Acts 8:26 - Peter Pett's Commentary on the Bible

Bible Comments

‘But an angel of the Lord spoke to Philip, saying, “Arise, and go toward the south to the way which goes down from Jerusalem to Gaza. The same is desert.'

The ‘angel of the Lord' tells Philip that he must rise and go south towards ancient Gaza, a city slightly inland which, in contrast with new port of Gaza, was mainly in ruins. It was on the road from Jerusalem to Egypt. And on the way which led there, in a place where the land tended to be deserted, he would learn what he must do. The description ‘the bit which is desert' probably indicated a well know place on that road at the time. That the man was to be found there indicated pictorially the thirst that possessed his soul. Or it may mean that the old Gaza was like a desert, ‘Gaza the deserted' (in contrast with ‘maritime Gaza'). Either way there is the hint that the man's soul was needing ‘water' and that his salvation would come from the wilderness, as had the living oracles and Tabernacle of old (Acts 7:38; Acts 7:44-49).

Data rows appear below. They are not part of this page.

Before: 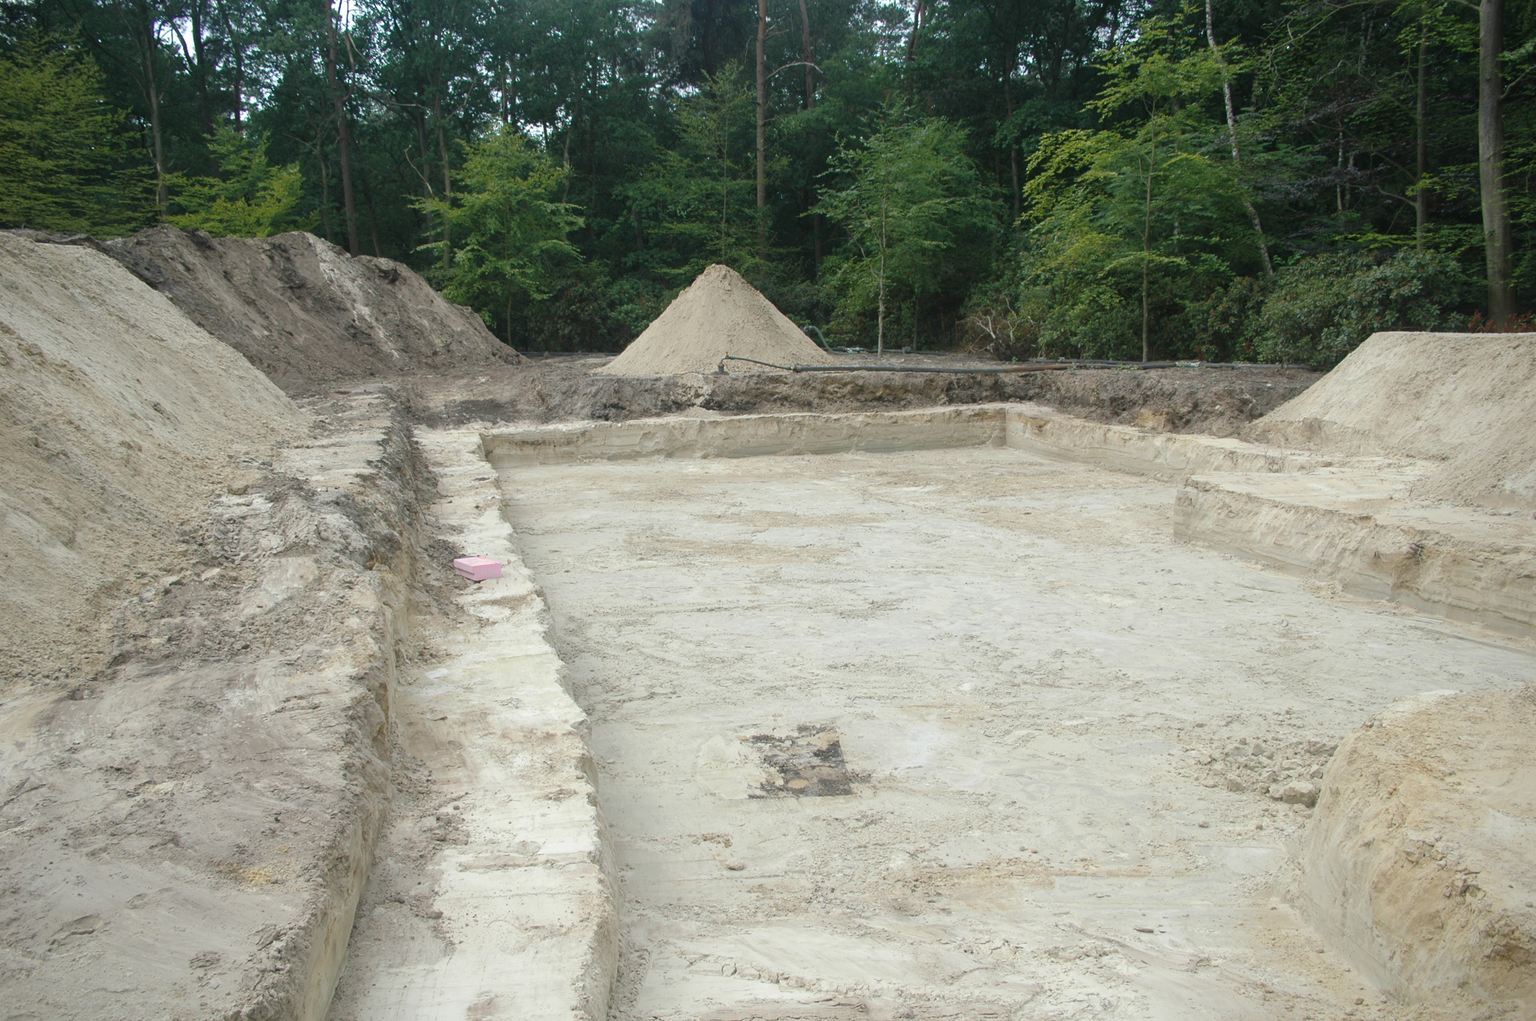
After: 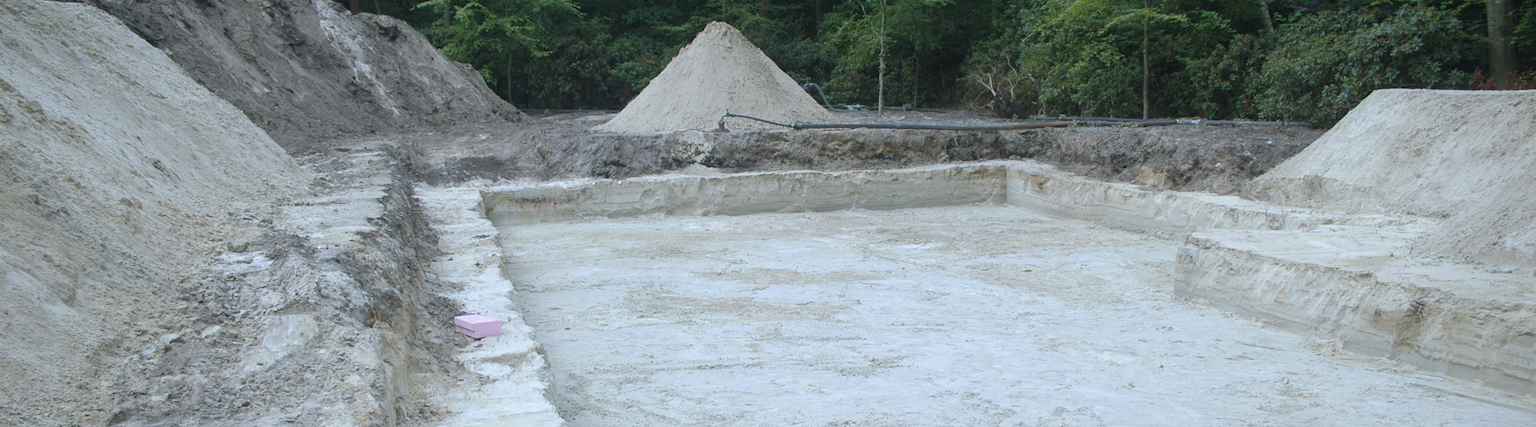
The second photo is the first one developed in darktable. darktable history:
white balance: red 0.926, green 1.003, blue 1.133
color zones: curves: ch0 [(0.25, 0.5) (0.428, 0.473) (0.75, 0.5)]; ch1 [(0.243, 0.479) (0.398, 0.452) (0.75, 0.5)]
crop and rotate: top 23.84%, bottom 34.294%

‘An angel of the Lord.' In the Old Testament ‘the angel of the Lord' appears throughout, from Genesis to Zechariah, as representing God Himself in a kind of extended self. The description often indicates the actual appearance of Him in discernible form, but is regularly used of God making a communication with a specific person. Here it may simply be indicating that Philip was so conscious of a presence with him that he thought in such terms, something which went beyond his usual experience of the Holy Spirit.

Acts 8:26

26 And the angel of the Lord spake unto Philip, saying, Arise, and go toward the south unto the way that goeth down from Jerusalem unto Gaza, which is desert.